PITTSBURGH — Pitt athletic director Heather Lyke said on Thursday that Pitt’s men’s basketball season ticket sales have surged in advance of the 2018-19 season, with 1,100 new season ticket holders signing up to push Pitt over 6,000 total. Lyke attributed the increase to the hiring of new coach Jeff Capel.
“Fortunately, we’re well ahead of sales from last year,” she said. “Our ticket office staff has done a tremendous job. Obviously, there’s no question the excitement around Coach Capel and the program that he’s building and the belief in his vision and the confidence that he has and the confidence that we all have in him has permeated to our fans. I think they’re really excited to come and support.”
Kevin Stallings was fired after an 8-24 season that not only saw the Panthers struggle on the floor, but also at the gate.
Pitt set the low-water mark for regular-season Petersen Events Center attendance early in the season and then twice lowered it, settling at a season low of 2,333 against Mount St. Mary’s on Dec. 5, 2017.
Things didn’t improve as Pitt went winless during conference play. Just 2,420 saw Pitt play Wake Forest on Feb. 21. They averaged 4,117 for the season, down from 8,327 in Stallings’ first season and the lowest average attendance for Pitt since 1982.
The Petersen Events Center was once one of the toughest places to play in all of college basketball, with Pitt selling out nearly a decade’s worth of home basketball games before the program’s down turn in the middle of this decade.

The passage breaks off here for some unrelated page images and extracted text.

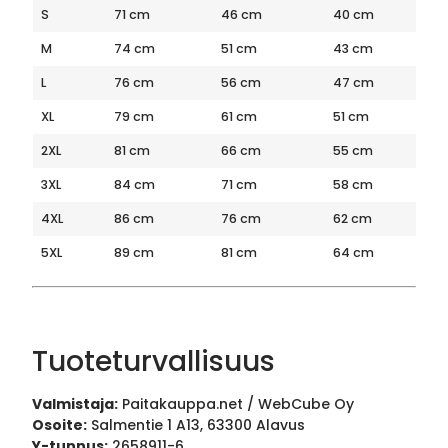
S
71 cm
46 cm
40 cm
M
74 cm
51 cm
43 cm
L
76 cm
56 cm
47 cm
XL
79 cm
61 cm
51 cm
2XL
81 cm
66 cm
55 cm
3XL
84 cm
71 cm
58 cm
4XL
86 cm
76 cm
62 cm
5XL
89 cm
81 cm
64 cm
Tuoteturvallisuus
Valmistaja:
Paitakauppa.net / WebCube Oy
Osoite:
Salmentie 1 A13, 63300 Alavus
Y-tunnus:
2658911-6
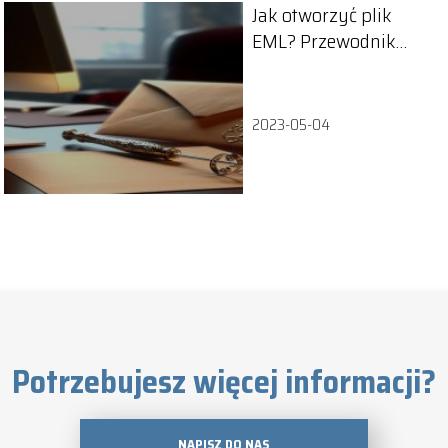
Jak otworzyć plik
EML? Przewodnik
krok po kroku
2023-05-04
Potrzebujesz więcej informacji?
NAPISZ DO NAS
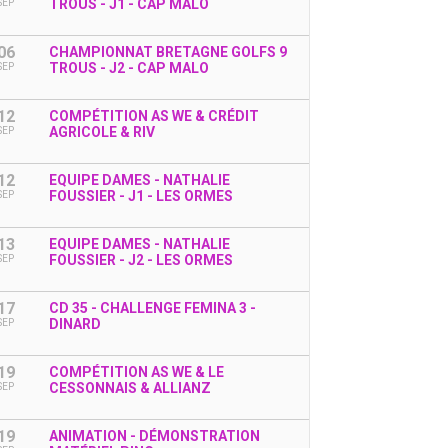
TROUS - J1 - CAP MALO
SEP
06
CHAMPIONNAT BRETAGNE GOLFS 9
TROUS - J2 - CAP MALO
SEP
12
COMPÉTITION AS WE & CRÉDIT
AGRICOLE & RIV
SEP
12
EQUIPE DAMES - NATHALIE
FOUSSIER - J1 - LES ORMES
SEP
13
EQUIPE DAMES - NATHALIE
FOUSSIER - J2 - LES ORMES
SEP
17
CD 35 - CHALLENGE FEMINA 3 -
DINARD
SEP
19
COMPÉTITION AS WE & LE
CESSONNAIS & ALLIANZ
SEP
19
ANIMATION - DÉMONSTRATION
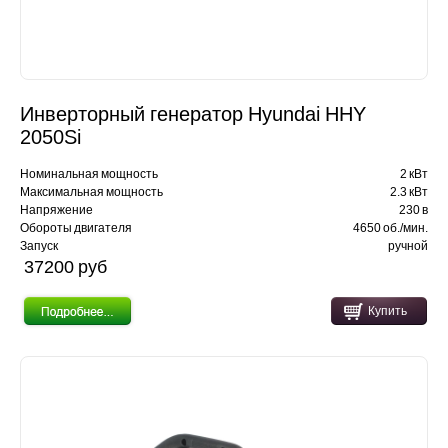
Инверторный генератор Hyundai HHY
2050Si
Номинальная мощность
2 кВт
Максимальная мощность
2.3 кВт
Напряжение
230 в
Обороты двигателя
4650 об./мин.
Запуск
ручной
37200 pуб
Купить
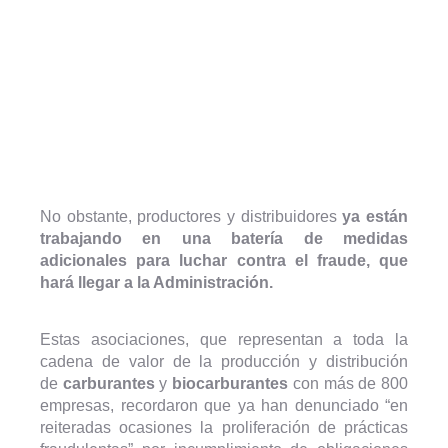
No obstante, productores y distribuidores
ya están
trabajando en una batería de medidas
adicionales para luchar contra el fraude, que
hará llegar a la Administración.
Estas asociaciones, que representan a toda la
cadena de valor de la producción y distribución
de
carburantes
y
biocarburantes
con más de 800
empresas, recordaron que ya han denunciado “en
reiteradas ocasiones la proliferación de prácticas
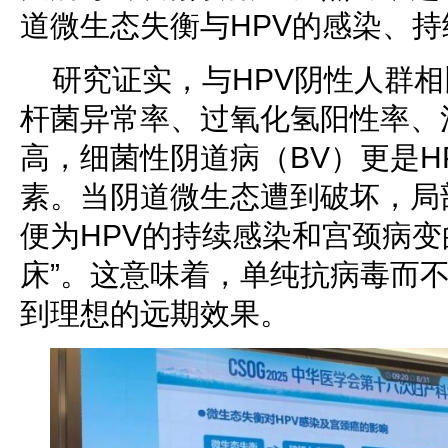
道微生态失衡与HPV的感染、
研究证实，与HPV阴性人群相
杆菌异常率、过氧化氢阳性率、
高，细菌性阴道病（BV）更是H
素。当阴道微生态遭到破坏，局
便为HPV的持续感染和宫颈病变
床”。这意味着，单纯抗病毒而
到理想的远期效果。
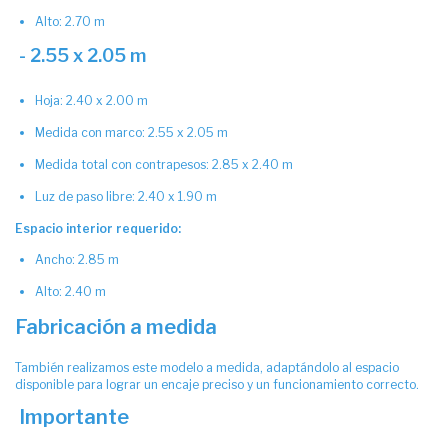
Alto: 2.70 m
- 2.55 x 2.05 m
Hoja: 2.40 x 2.00 m
Medida con marco: 2.55 x 2.05 m
Medida total con contrapesos: 2.85 x 2.40 m
Luz de paso libre: 2.40 x 1.90 m
Espacio interior requerido:
Ancho: 2.85 m
Alto: 2.40 m
Fabricación a medida
También realizamos este modelo a medida, adaptándolo al espacio
disponible para lograr un encaje preciso y un funcionamiento correcto.
Importante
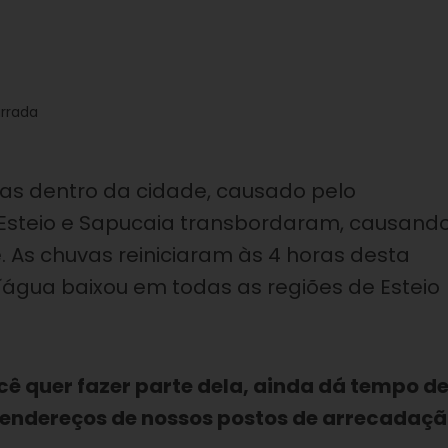
urrada
s dentro da cidade, causado pelo
s Esteio e Sapucaia transbordaram, causand
. As chuvas reiniciaram às 4 horas desta
 d´água baixou em todas as regiões de Esteio
ocê quer fazer parte dela, ainda dá tempo d
 endereços de nossos postos de arrecadaçã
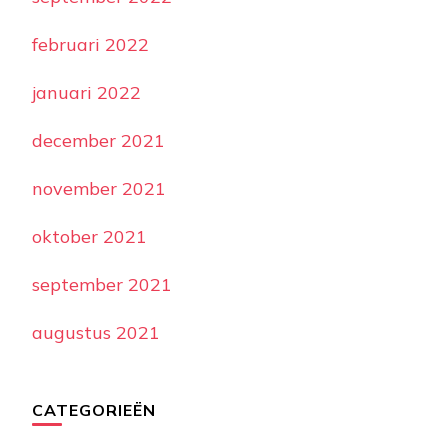
februari 2022
januari 2022
december 2021
november 2021
oktober 2021
september 2021
augustus 2021
CATEGORIEËN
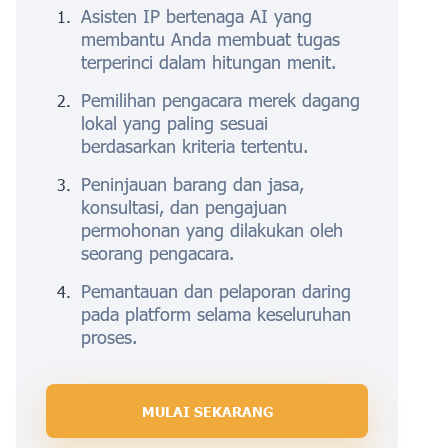
Asisten IP bertenaga AI yang
membantu Anda membuat tugas
terperinci dalam hitungan menit.
Pemilihan pengacara merek dagang
lokal yang paling sesuai
berdasarkan kriteria tertentu.
Peninjauan barang dan jasa,
konsultasi, dan pengajuan
permohonan yang dilakukan oleh
seorang pengacara.
Pemantauan dan pelaporan daring
pada platform selama keseluruhan
proses.
MULAI SEKARANG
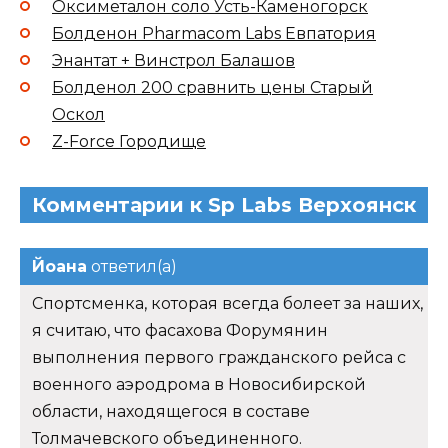
Оксиметалон соло Усть-Каменогорск
Болденон Pharmacom Labs Евпатория
Энантат + Винстрол Балашов
Болденол 200 сравнить цены Старый
Оскол
Z-Force Городище
Комментарии к Sp Labs Верхоянск
Йоана
ответил(а)
Спортсменка, которая всегда болеет за наших,
я считаю, что фасахова Форумянин
выполнения первого гражданского рейса с
военного аэродрома в Новосибирской
области, находящегося в составе
Толмачевского объединенного.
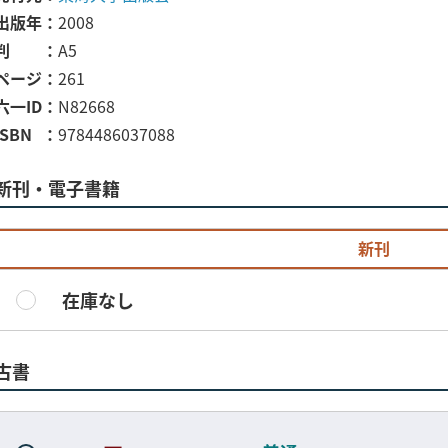
出版年
2008
判
A5
ページ
261
六一ID
N82668
ISBN
9784486037088
新刊・電子書籍
新刊
在庫なし
古書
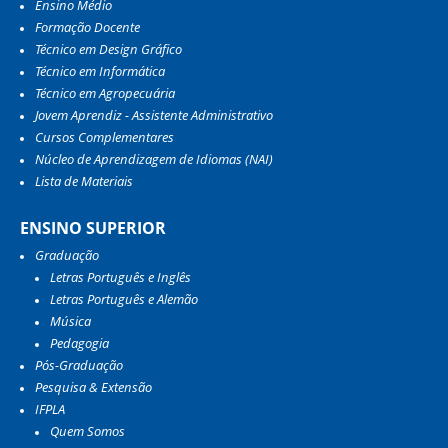
Ensino Médio
Formação Docente
Técnico em Design Gráfico
Técnico em Informática
Técnico em Agropecuária
Jovem Aprendiz - Assistente Administrativo
Cursos Complementares
Núcleo de Aprendizagem de Idiomas (NAI)
Lista de Materiais
ENSINO SUPERIOR
Graduação
Letras Português e Inglês
Letras Português e Alemão
Música
Pedagogia
Pós-Graduação
Pesquisa & Extensão
IFPLA
Quem Somos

“It’s critically important that we get The Pete where The Pete was at one time,” Lyke said. “In the interview with Jeff, he described the environment as being intimidating and a tough home place to play and he knows what can happen there.”

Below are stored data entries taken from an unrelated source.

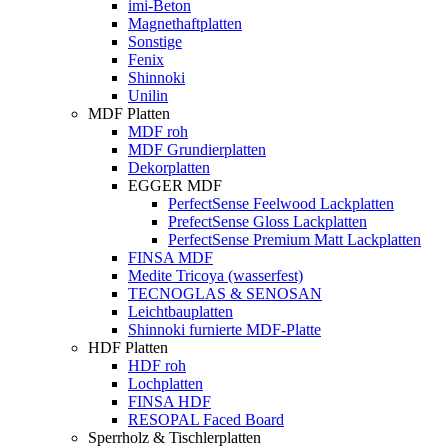
imi-Beton
Magnethaftplatten
Sonstige
Fenix
Shinnoki
Unilin
MDF Platten
MDF roh
MDF Grundierplatten
Dekorplatten
EGGER MDF
PerfectSense Feelwood Lackplatten
PrefectSense Gloss Lackplatten
PerfectSense Premium Matt Lackplatten
FINSA MDF
Medite Tricoya (wasserfest)
TECNOGLAS & SENOSAN
Leichtbauplatten
Shinnoki furnierte MDF-Platte
HDF Platten
HDF roh
Lochplatten
FINSA HDF
RESOPAL Faced Board
Sperrholz & Tischlerplatten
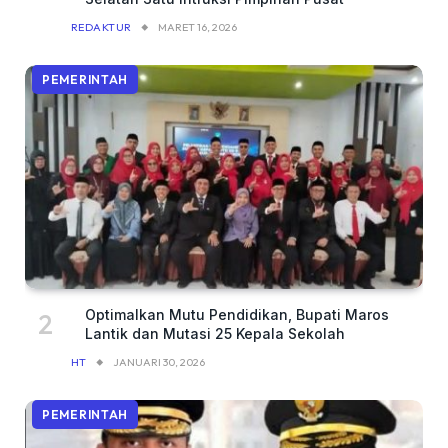
REDAKTUR
MARET 16, 2026
PEMERINTAH
Optimalkan Mutu Pendidikan, Bupati Maros
Lantik dan Mutasi 25 Kepala Sekolah
HT
JANUARI 30, 2026
PEMERINTAH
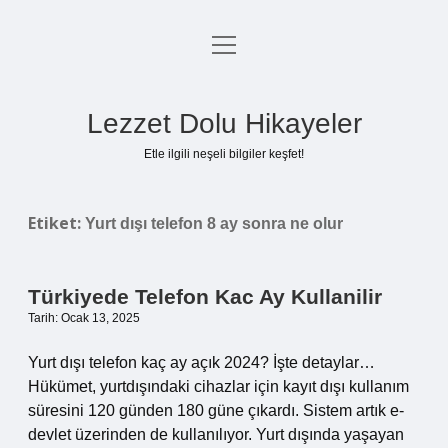
menüyü
Anasayfa
aç
Gizlilik Politikası
Lezzet Dolu Hikayeler
Yasal Uyarı
Etle ilgili neşeli bilgiler keşfet!
Hakkımızda
Etiket:
Yurt dışı telefon 8 ay sonra ne olur
Türkiyede Telefon Kac Ay Kullanilir
Tarih: Ocak 13, 2025
Yurt dışı telefon kaç ay açık 2024? İşte detaylar…
Hükümet, yurtdışındaki cihazlar için kayıt dışı kullanım
süresini 120 günden 180 güne çıkardı. Sistem artık e-
devlet üzerinden de kullanılıyor. Yurt dışında yaşayan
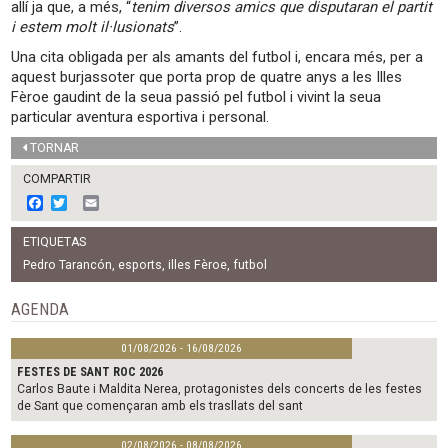
allí ja que, a més, “
tenim diversos amics que disputaran el partit
i estem molt il·lusionats
”.
Una cita obligada per als amants del futbol i, encara més, per a
aquest burjassoter que porta prop de quatre anys a les Illes
Fèroe gaudint de la seua passió pel futbol i vivint la seua
particular aventura esportiva i personal.
TORNAR
COMPARTIR
F
T
E
a
w
m
c
i
a
ETIQUETAS
e
t
i
b
t
l
Pedro Tarancón
,
esports
,
illes Fèroe
,
futbol
o
e
o
r
AGENDA
k
01/08/2026 - 16/08/2026
FESTES DE SANT ROC 2026
Carlos Baute i Maldita Nerea, protagonistes dels concerts de les festes
de Sant que començaran amb els trasllats del sant
02/08/2026 - 08/08/2026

Lyke has already undertaken steps to flip the court at the building after the 2018-19 season to feature the Oakland Zoo student section on television behind the benches and revamp the courtside suites. The suites and other courtside seats are already sold out for 2018-19.
“Visibly, from a national television standpoint, people will see what we all feel when we come into The Pete,” Lyke added.